The recent outbreak of coronavirus infectious disease 2019 (COVID-19) has gripped the world with apprehension and has evoked a scare of epic proportion regarding its potential to spread and infect humans worldwide. As we are in the midst of an ongoing pandemic of COVID-19, scientists are struggling to understand how it resembles and differs from the severe acute respiratory syndrome coronavirus (SARS-CoV) at the genomic and transcriptomic level. In a short time following the outbreak, it has been shown that, similar to SARS-CoV, COVID-19 virus exploits the angiotensin-converting enzyme 2 (ACE2) receptor to gain entry inside the cells. This finding raises the curiosity of investigating the expression of ACE2 in neurological tissue and determining the possible contribution of neurological tissue damage to the morbidity and mortality caused by COIVD-19. Here, we investigate the density of the expression levels of ACE2 in the CNS, the host-virus interaction and relate it to the pathogenesis and complications seen in the recent cases resulting from the COVID-19 outbreak. Also, we debate the need for a model for staging COVID-19 based on neurological tissue involvement.

Keywords: ACE2 tissue distribution; COVID-19; Coronavirus; SARS-CoV-2; host−virus interaction; spike protein.

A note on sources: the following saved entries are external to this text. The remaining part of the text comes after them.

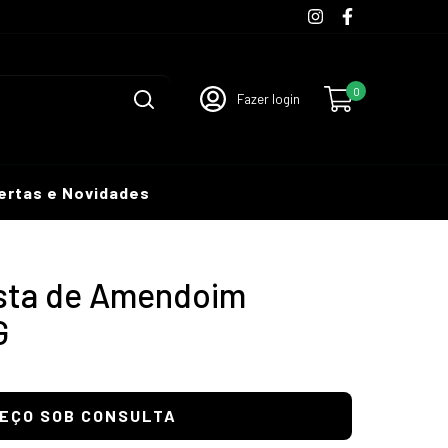
0
Fazer login
ertas e Novidades
sta de Amendoim
G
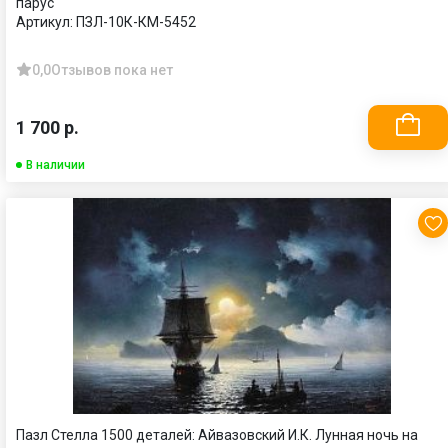
парус
Артикул:
ПЗЛ-10К-КМ-5452
0,0
Отзывов пока нет
1 700 р.
В наличии
Пазл Стелла 1500 деталей: Айвазовский И.К. Лунная ночь на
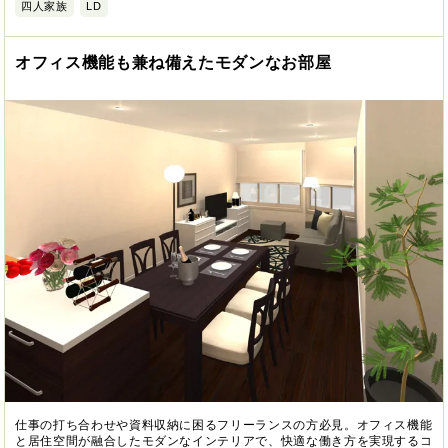
四人家族
LD
オフィス機能も兼ね備えたモダンなお部屋
仕事の打ち合わせや資料収納に困るフリーランスの方必見。オフィス機能
と居住空間が融合したモダンなインテリアで、快適な働き方を実現するコ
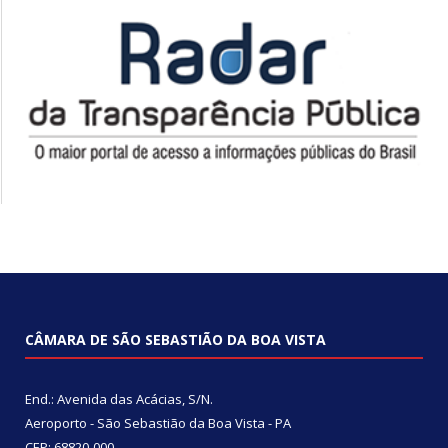
CÂMARA DE SÃO SEBASTIÃO DA BOA VISTA
End.: Avenida das Acácias, S/N.
Aeroporto - São Sebastião da Boa Vista - PA
CEP: 68820-000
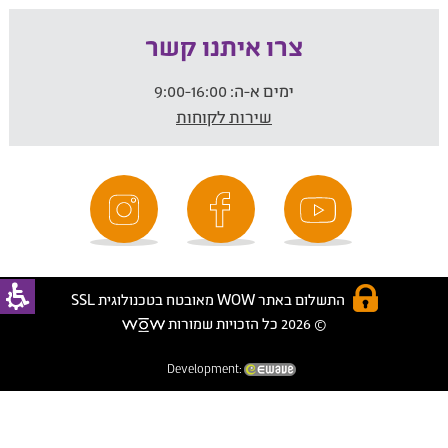
צרו איתנו קשר
ימים א-ה:
9:00-16:00
שירות לקוחות
התשלום באתר WOW מאובטח בטכנולוגית SSL
© 2026 כל הזכויות שמורות
Development:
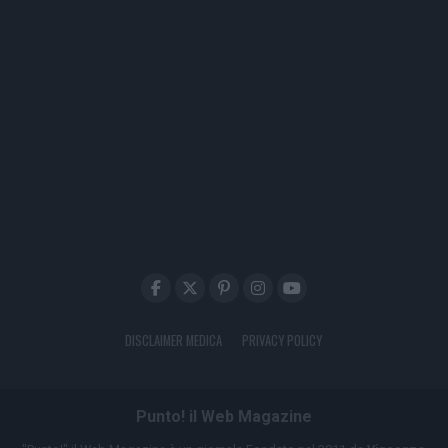
DISCLAIMER MEDICA
PRIVACY POLICY
Punto! il Web Magazine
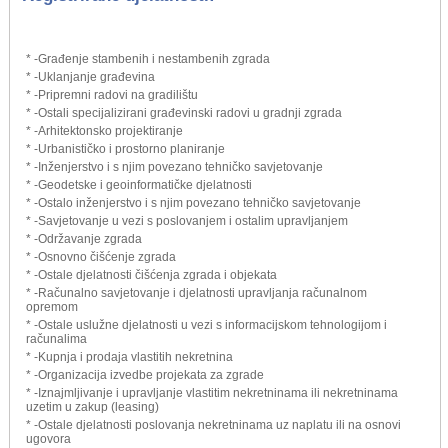
* -Građenje stambenih i nestambenih zgrada
* -Uklanjanje građevina
* -Pripremni radovi na gradilištu
* -Ostali specijalizirani građevinski radovi u gradnji zgrada
* -Arhitektonsko projektiranje
* -Urbanističko i prostorno planiranje
* -Inženjerstvo i s njim povezano tehničko savjetovanje
* -Geodetske i geoinformatičke djelatnosti
* -Ostalo inženjerstvo i s njim povezano tehničko savjetovanje
* -Savjetovanje u vezi s poslovanjem i ostalim upravljanjem
* -Održavanje zgrada
* -Osnovno čišćenje zgrada
* -Ostale djelatnosti čišćenja zgrada i objekata
* -Računalno savjetovanje i djelatnosti upravljanja računalnom
opremom
* -Ostale uslužne djelatnosti u vezi s informacijskom tehnologijom i
računalima
* -Kupnja i prodaja vlastitih nekretnina
* -Organizacija izvedbe projekata za zgrade
* -Iznajmljivanje i upravljanje vlastitim nekretninama ili nekretninama
uzetim u zakup (leasing)
* -Ostale djelatnosti poslovanja nekretninama uz naplatu ili na osnovi
ugovora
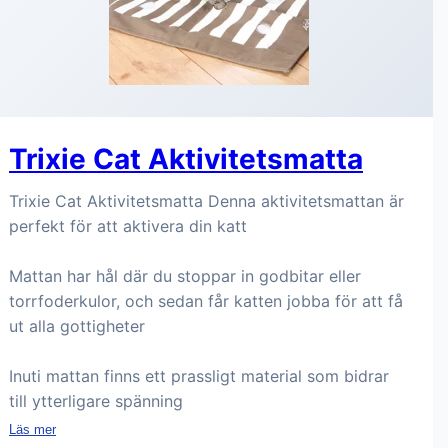
Trixie Cat Aktivitetsmatta
Trixie Cat Aktivitetsmatta Denna aktivitetsmattan är
perfekt för att aktivera din katt
Mattan har hål där du stoppar in godbitar eller
torrfoderkulor, och sedan får katten jobba för att få
ut alla gottigheter
Inuti mattan finns ett prassligt material som bidrar
till ytterligare spänning
Läs mer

Conflict of interest statement

The authors declare no competing financial interest.

Figures

Figure 1

Tissue distribution of ACE2 receptors in humans. Viremia (A) disseminates the COVID-19 virus throughout the body via the bloodstream (B). Neurotropism may occur via circulation and/or an upper nasal trancribrial route that enables the COVID-19 to reach the brain (C) and bind and engage with the ACE2 receptors (D, blue). COVID-19 docks on the ACE2 via spike protein (D, golden spikes). Shown are lungs, heart, kidneys, intestines, brain, and testicles that are well-known to express ACE2 receptors and are possible targets of COVID-19.

Figure 2

(A) Sequence alignment of COVID-19 RBD subdomain-1 (319th to 591st) amino acid (top row) with the bat and SARS-CoV spike protein (middle and bottom row) that were fetched from BLASTp results of the COVID-19 virus RBD subdomain-1 (319th to 591st) amino acids. Note horizontal arrows that show areas of contrast between the sequences. (A1) Homology modeling of the COVID-19 virus RBD subdomain-1 (319th to 591st) amino acid developed a template (6vsb.1. A)-based model of the COVID-19 virus spike glycoprotein. (B). Homology modeling of the COVID-19 virus RBD subdomain-1 (319th to 591st) amino acid developed a template-(5x5b.1.A) based model of the prefusion structure of SARS-CoV spike glycoprotein in conformation 2 (B1) with 73.96% sequence identity. [Uniprot and SWISS-MODEL automated server were used for sequence alignments and development of the templates and models, respectively.]